### Data provided:
┌────────
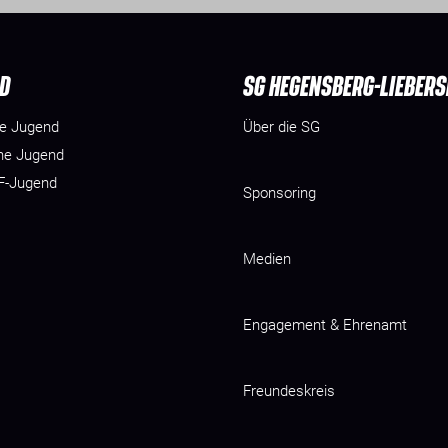
D
SG HEGENSBERG-LIEBER
he Jugend
Über die SG
he Jugend
 F-Jugend
Sponsoring
Medien
Engagement & Ehrenamt
Freundeskreis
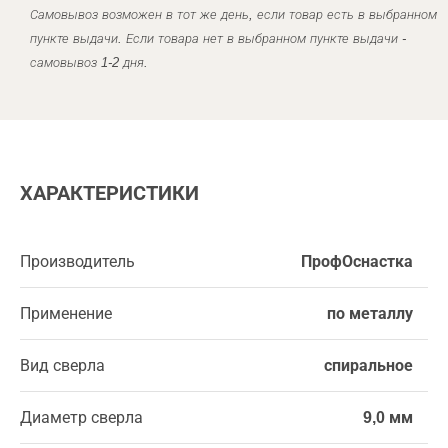
Самовывоз возможен в тот же день, если товар есть в выбранном
пункте выдачи. Если товара нет в выбранном пункте выдачи -
самовывоз 1-2 дня.
ХАРАКТЕРИСТИКИ
Производитель
ПрофОснастка
Применение
по металлу
Вид сверла
спиральное
Диаметр сверла
9,0 мм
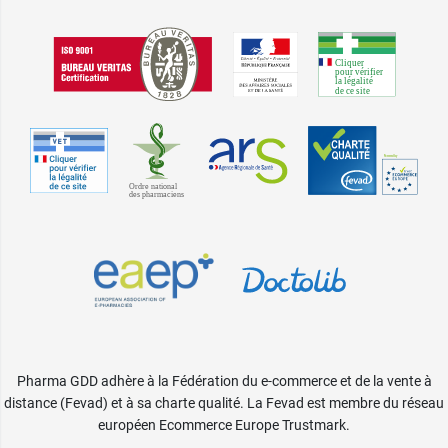
Pharma GDD adhère à la Fédération du e-commerce et de la vente à
distance (Fevad) et à sa charte qualité. La Fevad est membre du réseau
européen Ecommerce Europe Trustmark.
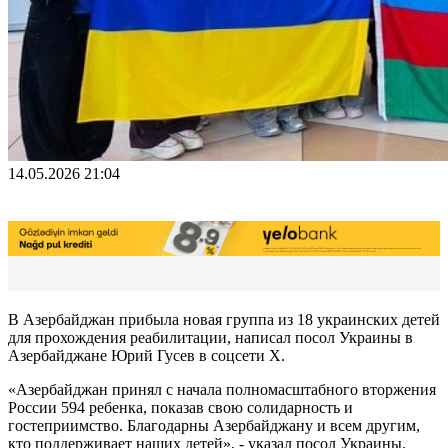
14.05.2026 21:04
В Азербайджан прибыла новая группа из 18 украинских детей
для прохождения реабилитации, написал посол Украины в
Азербайджане Юрий Гусев в соцсети Х.
«Азербайджан принял с начала полномасштабного вторжения
России 594 ребенка, показав свою солидарность и
гостеприимство. Благодарны Азербайджану и всем другим,
кто поддерживает наших детей», - указал посол Украины.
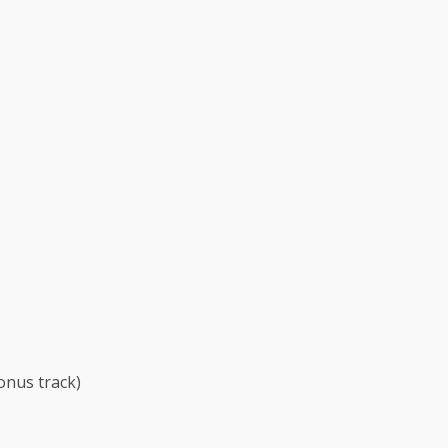
onus track)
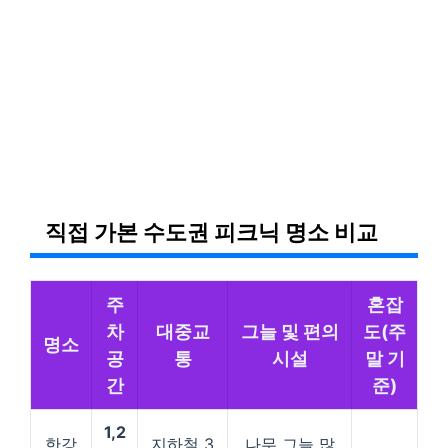
직접 가본 수도권 피크닉 명소 비교
주
혼잡
차
대중교
그늘 및 편의
도(주
명소
공
통
시설
말 기
간
준)
1,2
한강
지하철 3
나무 그늘 많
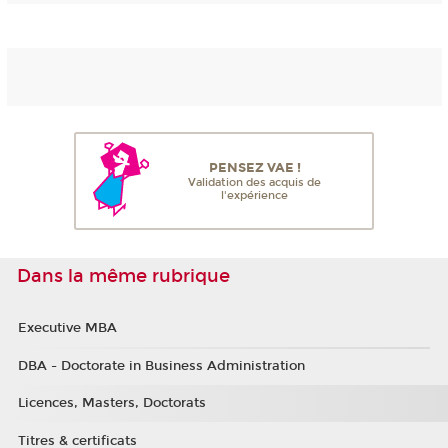
PENSEZ VAE !
Validation des acquis de
l'expérience
Dans la même rubrique
Executive MBA
DBA - Doctorate in Business Administration
Licences, Masters, Doctorats
Titres & certificats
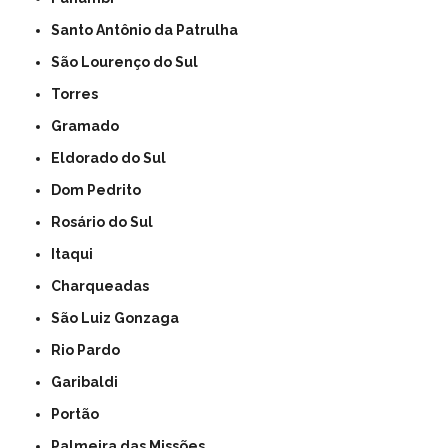
Santo Antônio da Patrulha
São Lourenço do Sul
Torres
Gramado
Eldorado do Sul
Dom Pedrito
Rosário do Sul
Itaqui
Charqueadas
São Luiz Gonzaga
Rio Pardo
Garibaldi
Portão
Palmeira das Missões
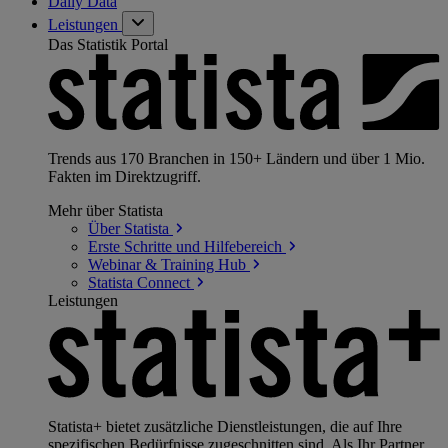
Daily Data
Leistungen
Das Statistik Portal
Trends aus 170 Branchen in 150+ Ländern und über 1 Mio.
Fakten im Direktzugriff.
Mehr über Statista
Über
Statista
Erste Schritte und
Hilfebereich
Webinar & Training
Hub
Statista
Connect
Leistungen
Statista+ bietet zusätzliche Dienstleistungen, die auf Ihre
spezifischen Bedürfnisse zugeschnitten sind. Als Ihr Partner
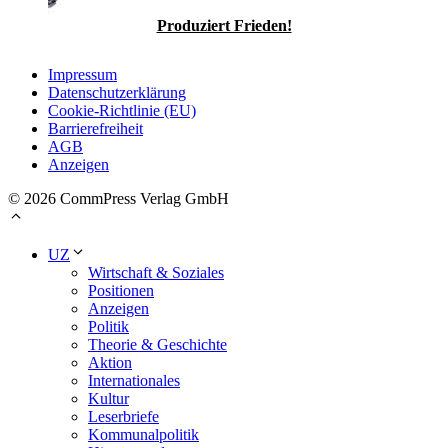
Produziert Frieden!
Impressum
Datenschutzerklärung
Cookie-Richtlinie (EU)
Barrierefreiheit
AGB
Anzeigen
© 2026 CommPress Verlag GmbH
UZ
Wirtschaft & Soziales
Positionen
Anzeigen
Politik
Theorie & Geschichte
Aktion
Internationales
Kultur
Leserbriefe
Kommunalpolitik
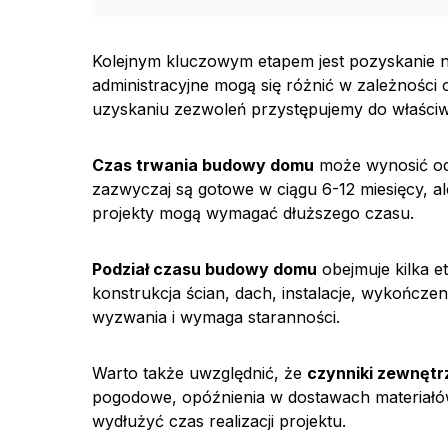
Kolejnym kluczowym etapem jest pozyskanie
administracyjne mogą się różnić w zależności o
uzyskaniu zezwoleń przystępujemy do właści
Czas trwania budowy domu
może wynosić od 
zazwyczaj są gotowe w ciągu 6-12 miesięcy, 
projekty mogą wymagać dłuższego czasu.
Podział czasu budowy domu
obejmuje kilka e
konstrukcja ścian, dach, instalacje, wykończe
wyzwania i wymaga staranności.
Warto także uwzględnić, że
czynniki zewnętr
pogodowe, opóźnienia w dostawach materiałó
wydłużyć czas realizacji projektu.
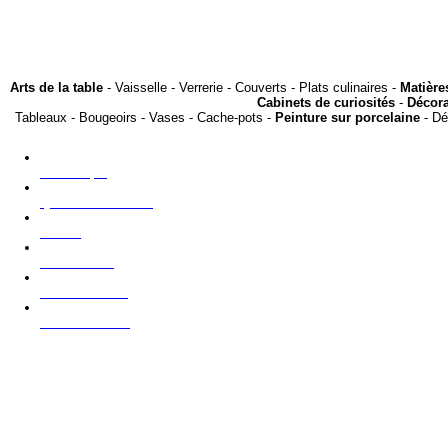
Arts de la table
- Vaisselle - Verrerie - Couverts - Plats culinaires -
Matière
Cabinets de curiosités
-
Décora
Tableaux - Bougeoirs - Vases - Cache-pots -
Peinture sur porcelaine
- Dé
La boutique
Qui sommes nous?
Presse
Nous trouver
Contacter nous
NOUVEAUTES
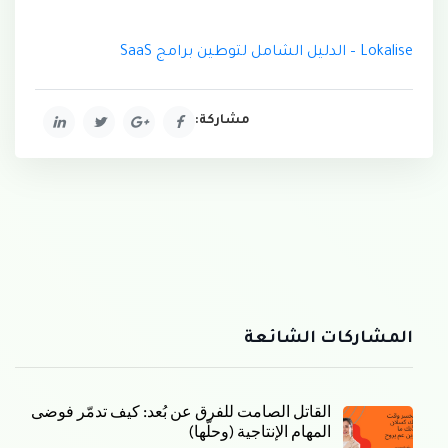
Lokalise – الدليل الشامل لتوطين برامج SaaS
مشاركة:
المشاركات الشائعة
القاتل الصامت للفرق عن بُعد: كيف تدمّر فوضى
المهام الإنتاجية (وحلّها)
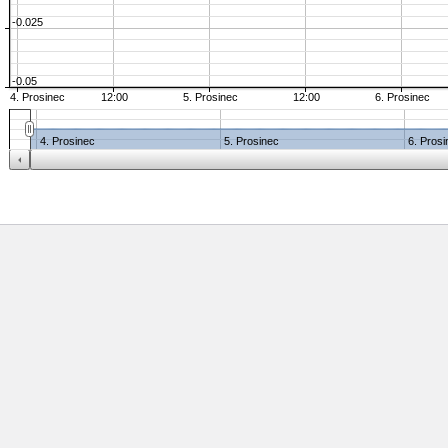
-0.025
-0.05
4. Prosinec
12:00
5. Prosinec
12:00
6. Prosinec
4. Prosinec
5. Prosinec
6. Prosi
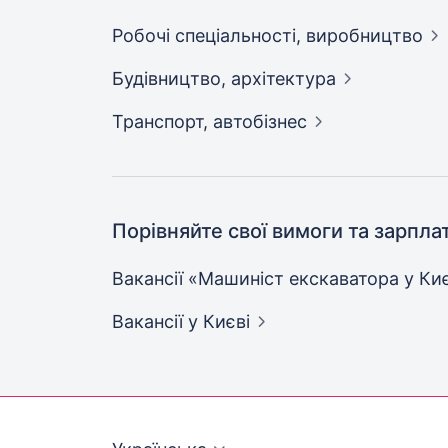
Робочі спеціальності,
виробництво
Будівництво,
архітектура
Транспорт,
автобізнес
Порівняйте свої вимоги та зарпла
Вакансії «Машиніст екскаватора у
Киє
Вакансії
у Києві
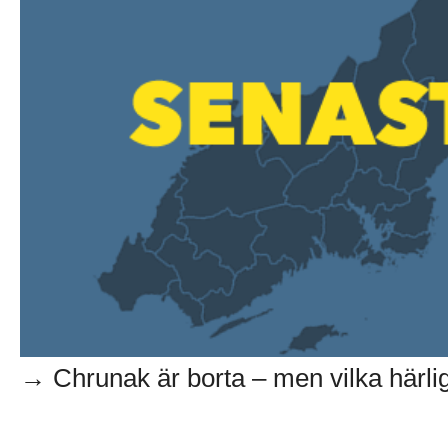
→ Chrunak är borta – men vilka härlig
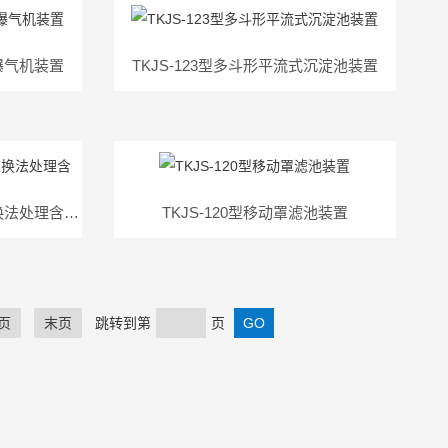
效曝气机装置
TKJS-123型多斗形平流式沉淀池装置
TKJS-121型苏州同科离子交换法处理含铬废水实验
TKJS-120型移动罩滤池装置
页
末页
跳转到第
页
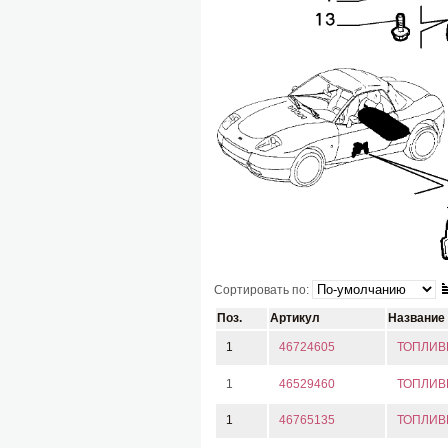
Сортировать по:
Поз.
Артикул
Название
1
46724605
ТОПЛИВ
1
46529460
ТОПЛИВ
1
46765135
ТОПЛИВ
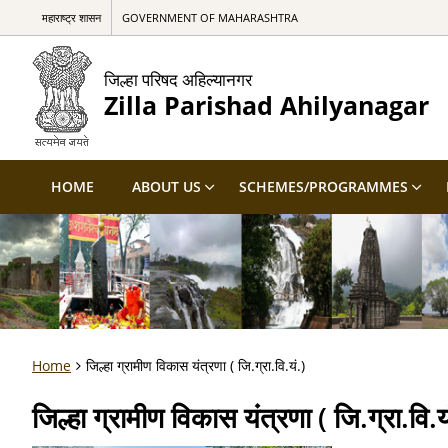
महाराष्ट्र शासन
GOVERNMENT OF MAHARASHTRA
जिल्हा परिषद अहिल्यानगर
Zilla Parishad Ahilyanagar
HOME
ABOUT US
SCHEMES/PROGRAMMES
Home
जिल्हा ग्रामीण विकास यंत्रणा ( जि.ग्रा.वि.यं.)
जिल्हा ग्रामीण विकास यंत्रणा ( जि.ग्रा.वि.य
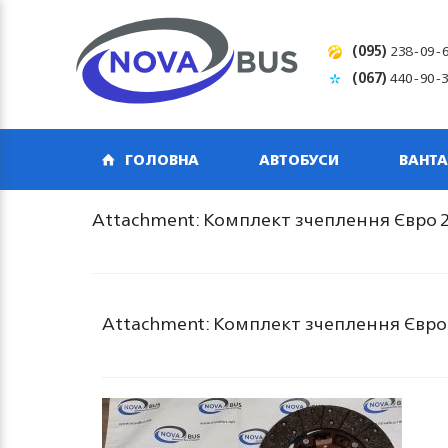
(095)
238-09-
(067)
440-90-
ГОЛОВНА
АВТОБУСИ
ВАНТА
Attachment: Комплект зчеплення Євро 2
Attachment: Комплект зчеплення Євро 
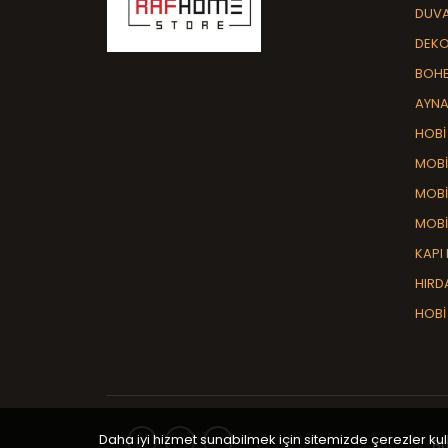
DUV
DEKO
BOHE
AYNA
HOBİ
MOBİ
MOBİ
MOBİ
KAPI 
HIRD
HOBİ
Daha iyi hizmet sunabilmek için sitemizde çerezler ku
Bu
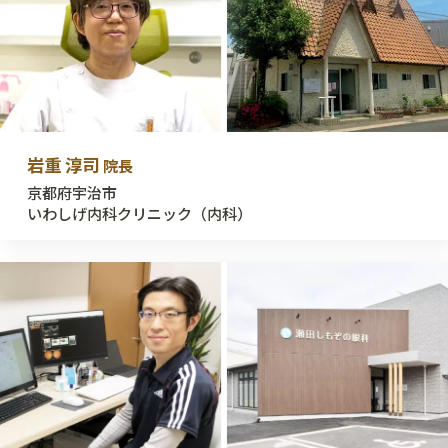
岩重 淳司
院長
京都府宇治市
いわしげ内科クリニック（内科）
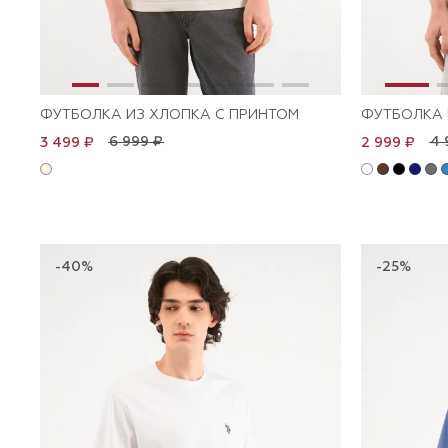
ФУТБОЛКА ИЗ ХЛОПКА С ПРИНТОМ
ФУТБОЛКА 
6 999 ₽
4 
3 499 ₽
2 999 ₽
-40%
-25%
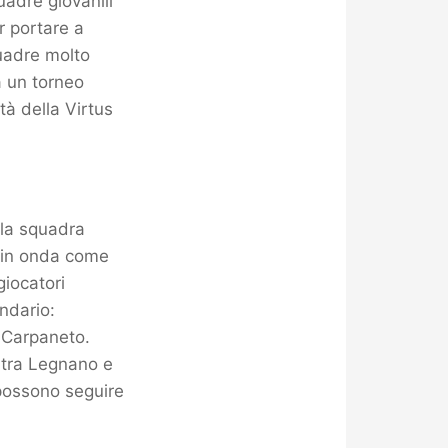
uadre giovanili
r portare a
quadre molto
 un torneo
tà della Virtus
lla squadra
, in onda come
giocatori
endario:
n Carpaneto.
5 tra Legnano e
 possono seguire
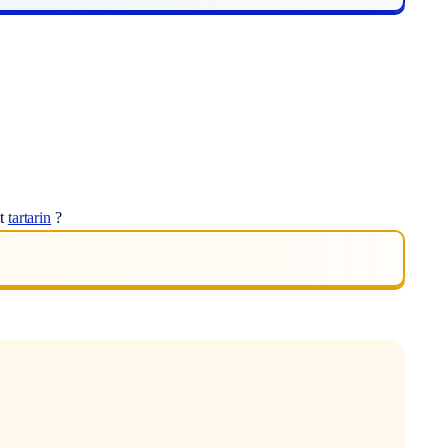
ot
tartarin
?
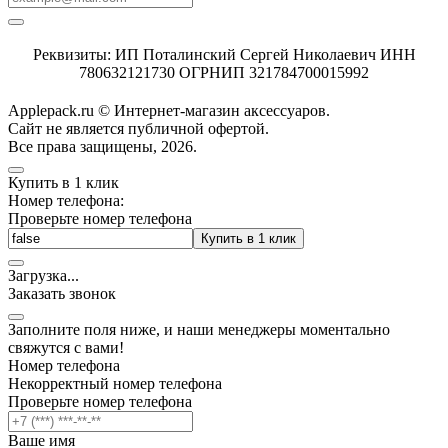
Реквизиты: ИП Поталинский Сергей Николаевич ИНН
780632121730 ОГРНИП 321784700015992
Applepack.ru © Интернет-магазин аксессуаров.
Cайт не является публичной офертой.
Все права защищены, 2026.
Купить в 1 клик
Номер телефона:
Проверьте номер телефона
Купить в 1 клик
Загрузка
.
.
.
Заказать звонок
Заполните поля ниже, и наши менеджеры моментально
свяжутся с вами!
Номер телефона
Некорректный номер телефона
Проверьте номер телефона
Ваше имя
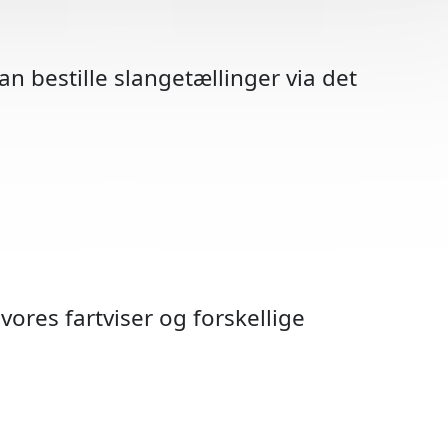
n bestille slangetællinger via det
vores fartviser og forskellige
hedstavler
arsel A22
boks/pæl
vågning
nvisning
 Radar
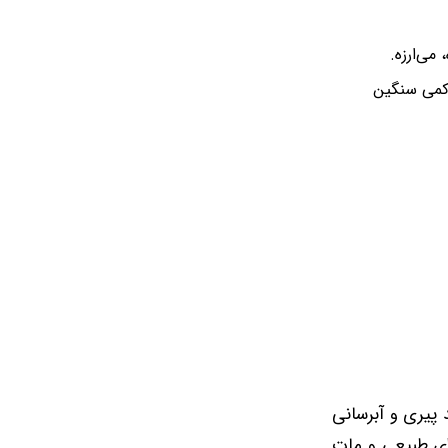
می‌ارزه.
 کمی سنگین
 پیری و آبرسانی
 ای طبیعی و مات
└────────
### What is being asked:
Set the listing down exactly, without its pictures.

### Written solution:
D
SG HEGENSBERG-LIEBER
he Jugend
Über die SG
he Jugend
 F-Jugend
Sponsoring
Medien
Engagement & Ehrenamt
Freundeskreis
Самовывоз возможен в тот же день, если товар есть в выбранном
пункте выдачи. Если товара нет в выбранном пункте выдачи -
самовывоз 1-2 дня.
ХАРАКТЕРИСТИКИ
Производитель
ПрофОснастка
Применение
по металлу
Вид сверла
спиральное
Диаметр сверла
9,0 мм
Pharma GDD adhère à la Fédération du e-commerce et de la vente à
distance (Fevad) et à sa charte qualité. La Fevad est membre du réseau
européen Ecommerce Europe Trustmark.
14.05.2026 21:04
В Азербайджан прибыла новая группа из 18 украинских детей
для прохождения реабилитации, написал посол Украины в
Азербайджане Юрий Гусев в соцсети Х.
«Азербайджан принял с начала полномасштабного вторжения
России 594 ребенка, показав свою солидарность и
гостеприимство. Благодарны Азербайджану и всем другим,
кто поддерживает наших детей», - указал посол Украины.
onus track)
직접 가본 수도권 피크닉 명소 비교
주
혼잡
차
대중교
그늘 및 편의
도(주
명소
공
통
시설
말 기
간
준)
1,2
한강
지하철 3
나무 그늘 많
PENSEZ VAE !
Validation des acquis de
l'expérience
Dans la même rubrique
Executive MBA
DBA - Doctorate in Business Administration
Licences, Masters, Doctorats
Titres & certificats
Santo Antônio da Patrulha
São Lourenço do Sul
Torres
Gramado
Eldorado do Sul
Dom Pedrito
Rosário do Sul
Itaqui
Charqueadas
São Luiz Gonzaga
Rio Pardo
Garibaldi
Portão
Palmeira das Missões
Daily Data
Leistungen
Das Statistik Portal
Trends aus 170 Branchen in 150+ Ländern und über 1 Mio.
Fakten im Direktzugriff.
Mehr über Statista
Über
Statista
Erste Schritte und
Hilfebereich
Webinar & Training
Hub
Statista
Connect
Leistungen
Statista+ bietet zusätzliche Dienstleistungen, die auf Ihre
spezifischen Bedürfnisse zugeschnitten sind. Als Ihr Partner
Produziert Frieden!
Impressum
Datenschutzerklärung
Cookie-Richtlinie (EU)
Barrierefreiheit
AGB
Anzeigen
© 2026 CommPress Verlag GmbH
UZ
Wirtschaft & Soziales
Positionen
Anzeigen
Politik
Theorie & Geschichte
Aktion
Internationales
Kultur
Leserbriefe
Kommunalpolitik
Kolejnym kluczowym etapem jest pozyskanie
administracyjne mogą się różnić w zależności o
uzyskaniu zezwoleń przystępujemy do właści
Czas trwania budowy domu
może wynosić od 
zazwyczaj są gotowe w ciągu 6-12 miesięcy, 
projekty mogą wymagać dłuższego czasu.
Podział czasu budowy domu
obejmuje kilka e
konstrukcja ścian, dach, instalacje, wykończe
wyzwania i wymaga staranności.
Warto także uwzględnić, że
czynniki zewnętr
pogodowe, opóźnienia w dostawach materiałó
wydłużyć czas realizacji projektu.
Arts de la table
- Vaisselle - Verrerie - Couverts - Plats culinaires -
Matière
Cabinets de curiosités
-
Décora
Tableaux - Bougeoirs - Vases - Cache-pots -
Peinture sur porcelaine
- Dé
La boutique
Qui sommes nous?
Presse
Nous trouver
Contacter nous
NOUVEAUTES
Lokalise – الدليل الشامل لتوطين برامج SaaS
مشاركة:
المشاركات الشائعة
القاتل الصامت للفرق عن بُعد: كيف تدمّر فوضى
المهام الإنتاجية (وحلّها)
-0.025
-0.05
4. Prosinec
12:00
5. Prosinec
12:00
6. Prosinec
4. Prosinec
5. Prosinec
6. Prosi
Робочі спеціальності,
виробництво
Будівництво,
архітектура
Транспорт,
автобізнес
Порівняйте свої вимоги та зарпла
Вакансії «Машиніст екскаватора у
Киє
Вакансії
у Києві
→ Chrunak är borta – men vilka härlig
效曝气机装置
TKJS-123型多斗形平流式沉淀池装置
TKJS-121型苏州同科离子交换法处理含铬废水实验
TKJS-120型移动罩滤池装置
页
末页
跳转到第
页
Сортировать по:
Поз.
Артикул
Название
1
46724605
ТОПЛИВ
1
46529460
ТОПЛИВ
1
46765135
ТОПЛИВ
महाराष्ट्र शासन
GOVERNMENT OF MAHARASHTRA
जिल्हा परिषद अहिल्यानगर
Zilla Parishad Ahilyanagar
HOME
ABOUT US
SCHEMES/PROGRAMMES
Home
जिल्हा ग्रामीण विकास यंत्रणा ( जि.ग्रा.वि.यं.)
जिल्हा ग्रामीण विकास यंत्रणा ( जि.ग्रा.वि.य
(095)
238-09-
(067)
440-90-
ГОЛОВНА
АВТОБУСИ
ВАНТА
Attachment: Комплект зчеплення Євро 2
Attachment: Комплект зчеплення Євро 
DUV
DEKO
BOHE
AYNA
HOBİ
MOBİ
MOBİ
MOBİ
KAPI 
HIRD
HOBİ
Daha iyi hizmet sunabilmek için sitemizde çerezler ku
Bu
岩重 淳司
院長
京都府宇治市
いわしげ内科クリニック（内科）
ФУТБОЛКА ИЗ ХЛОПКА С ПРИНТОМ
ФУТБОЛКА 
6 999 ₽
4 
3 499 ₽
2 999 ₽
-40%
-25%
uadre giovanili
r portare a
quadre molto
 un torneo
tà della Virtus
lla squadra
, in onda come
giocatori
endario:
n Carpaneto.
5 tra Legnano e
 possono seguire
ot
tartarin
?
Реквизиты: ИП Поталинский Сергей Николаевич ИНН
780632121730 ОГРНИП 321784700015992
Applepack.ru © Интернет-магазин аксессуаров.
Cайт не является публичной офертой.
Все права защищены, 2026.
Купить в 1 клик
Номер телефона:
Проверьте номер телефона
Купить в 1 клик
Загрузка
.
.
.
Заказать звонок
Заполните поля ниже, и наши менеджеры моментально
свяжутся с вами!
Номер телефона
Некорректный номер телефона
Проверьте номер телефона
Ваше имя
n bestille slangetællinger via det
vores fartviser og forskellige
hedstavler
arsel A22
boks/pæl
vågning
nvisning
 Radar
می‌ارزه.
 کمی سنگین
 پیری و آبرسانی
 ای طبیعی و مات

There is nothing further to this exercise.